> **ACTIVITY**
Take the entries below and print, exactly, the stretch from the line containing "ABCO BH24518 |" through the line containing "#SP-4608, 4/1250ML |", both included.

> **STORED DATA**

○ ○ ○

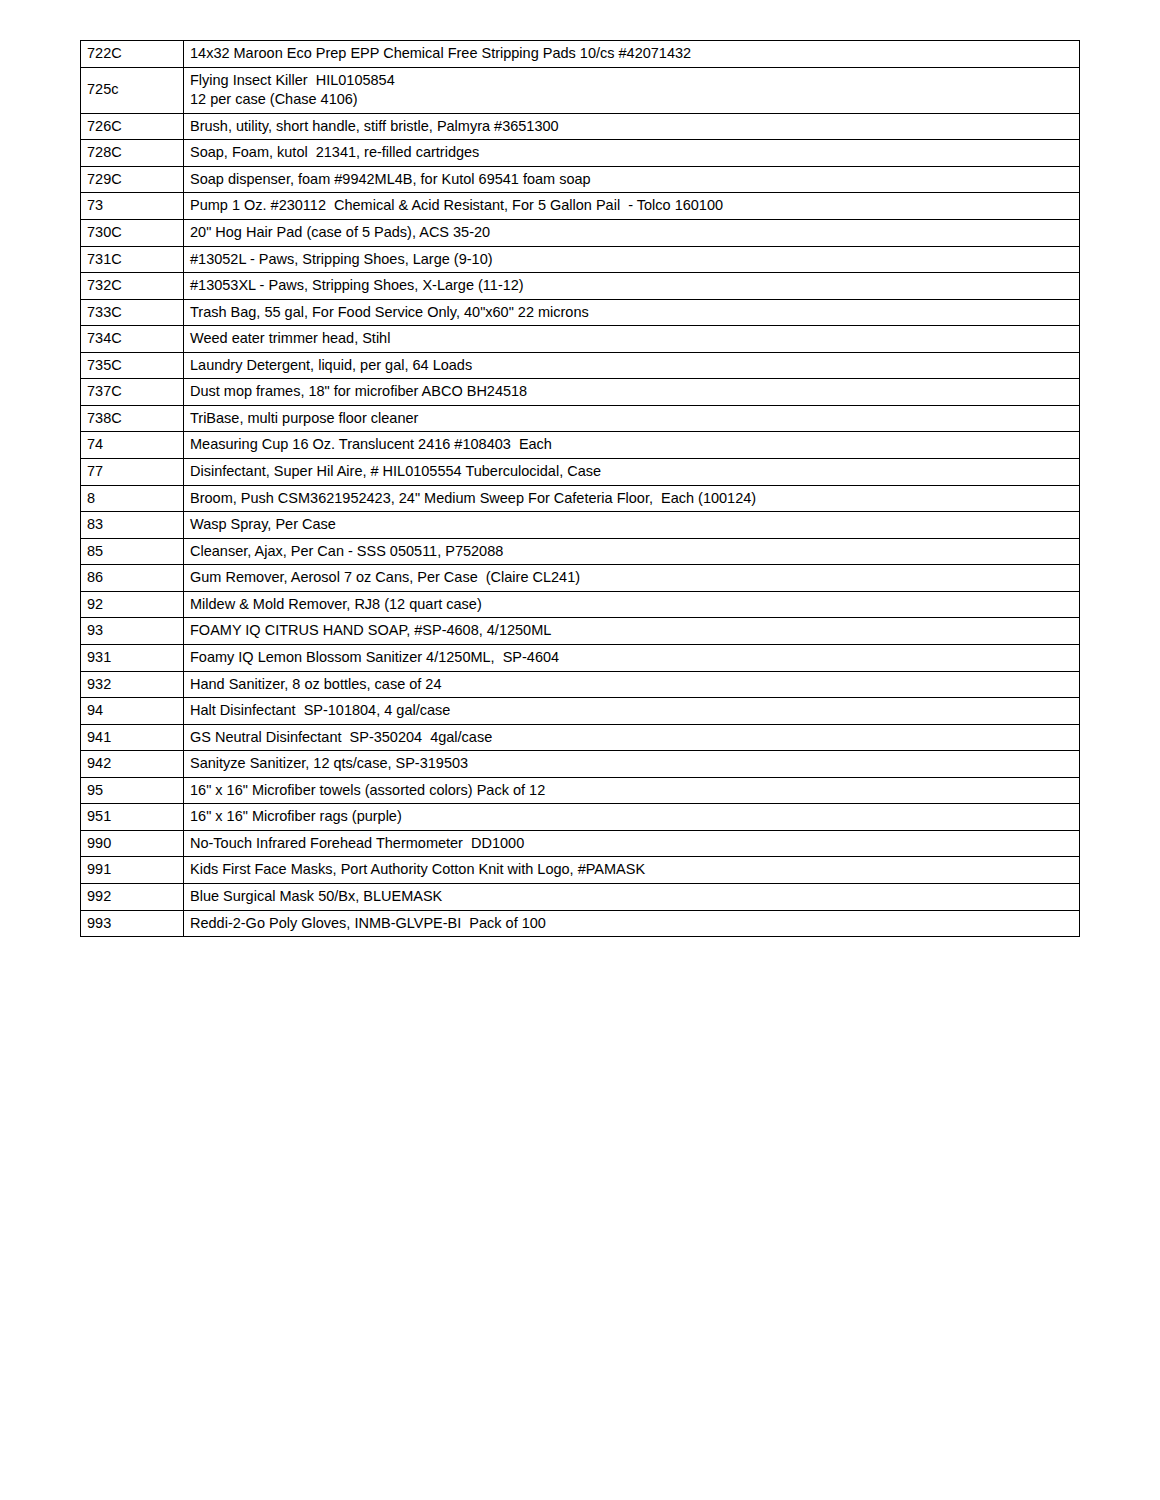| 722C | 14x32 Maroon Eco Prep EPP Chemical Free Stripping Pads 10/cs #42071432 |
| 725c | Flying Insect Killer HIL0105854 12 per case (Chase 4106) |
| 726C | Brush, utility, short handle, stiff bristle, Palmyra #3651300 |
| 728C | Soap, Foam, kutol 21341, re-filled cartridges |
| 729C | Soap dispenser, foam #9942ML4B, for Kutol 69541 foam soap |
| 73 | Pump 1 Oz. #230112 Chemical & Acid Resistant, For 5 Gallon Pail - Tolco 160100 |
| 730C | 20" Hog Hair Pad (case of 5 Pads), ACS 35-20 |
| 731C | #13052L - Paws, Stripping Shoes, Large (9-10) |
| 732C | #13053XL - Paws, Stripping Shoes, X-Large (11-12) |
| 733C | Trash Bag, 55 gal, For Food Service Only, 40"x60" 22 microns |
| 734C | Weed eater trimmer head, Stihl |
| 735C | Laundry Detergent, liquid, per gal, 64 Loads |
| 737C | Dust mop frames, 18" for microfiber ABCO BH24518 |
| 738C | TriBase, multi purpose floor cleaner |
| 74 | Measuring Cup 16 Oz. Translucent 2416 #108403 Each |
| 77 | Disinfectant, Super Hil Aire, # HIL0105554 Tuberculocidal, Case |
| 8 | Broom, Push CSM3621952423, 24" Medium Sweep For Cafeteria Floor, Each (100124) |
| 83 | Wasp Spray, Per Case |
| 85 | Cleanser, Ajax, Per Can - SSS 050511, P752088 |
| 86 | Gum Remover, Aerosol 7 oz Cans, Per Case (Claire CL241) |
| 92 | Mildew & Mold Remover, RJ8 (12 quart case) |
| 93 | FOAMY IQ CITRUS HAND SOAP, #SP-4608, 4/1250ML |
| 931 | Foamy IQ Lemon Blossom Sanitizer 4/1250ML, SP-4604 |
| 932 | Hand Sanitizer, 8 oz bottles, case of 24 |
| 94 | Halt Disinfectant SP-101804, 4 gal/case |
| 941 | GS Neutral Disinfectant SP-350204 4gal/case |
| 942 | Sanityze Sanitizer, 12 qts/case, SP-319503 |
| 95 | 16" x 16" Microfiber towels (assorted colors) Pack of 12 |
| 951 | 16" x 16" Microfiber rags (purple) |
| 990 | No-Touch Infrared Forehead Thermometer DD1000 |
| 991 | Kids First Face Masks, Port Authority Cotton Knit with Logo, #PAMASK |
| 992 | Blue Surgical Mask 50/Bx, BLUEMASK |
| 993 | Reddi-2-Go Poly Gloves, INMB-GLVPE-BI Pack of 100 |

○ ○ ○

> **EXERCISE RESULT**
| 737C | Dust mop frames, 18" for microfiber ABCO BH24518 |
| 738C | TriBase, multi purpose floor cleaner |
| 74 | Measuring Cup 16 Oz. Translucent 2416 #108403 Each |
| 77 | Disinfectant, Super Hil Aire, # HIL0105554 Tuberculocidal, Case |
| 8 | Broom, Push CSM3621952423, 24" Medium Sweep For Cafeteria Floor, Each (100124) |
| 83 | Wasp Spray, Per Case |
| 85 | Cleanser, Ajax, Per Can - SSS 050511, P752088 |
| 86 | Gum Remover, Aerosol 7 oz Cans, Per Case (Claire CL241) |
| 92 | Mildew & Mold Remover, RJ8 (12 quart case) |
| 93 | FOAMY IQ CITRUS HAND SOAP, #SP-4608, 4/1250ML |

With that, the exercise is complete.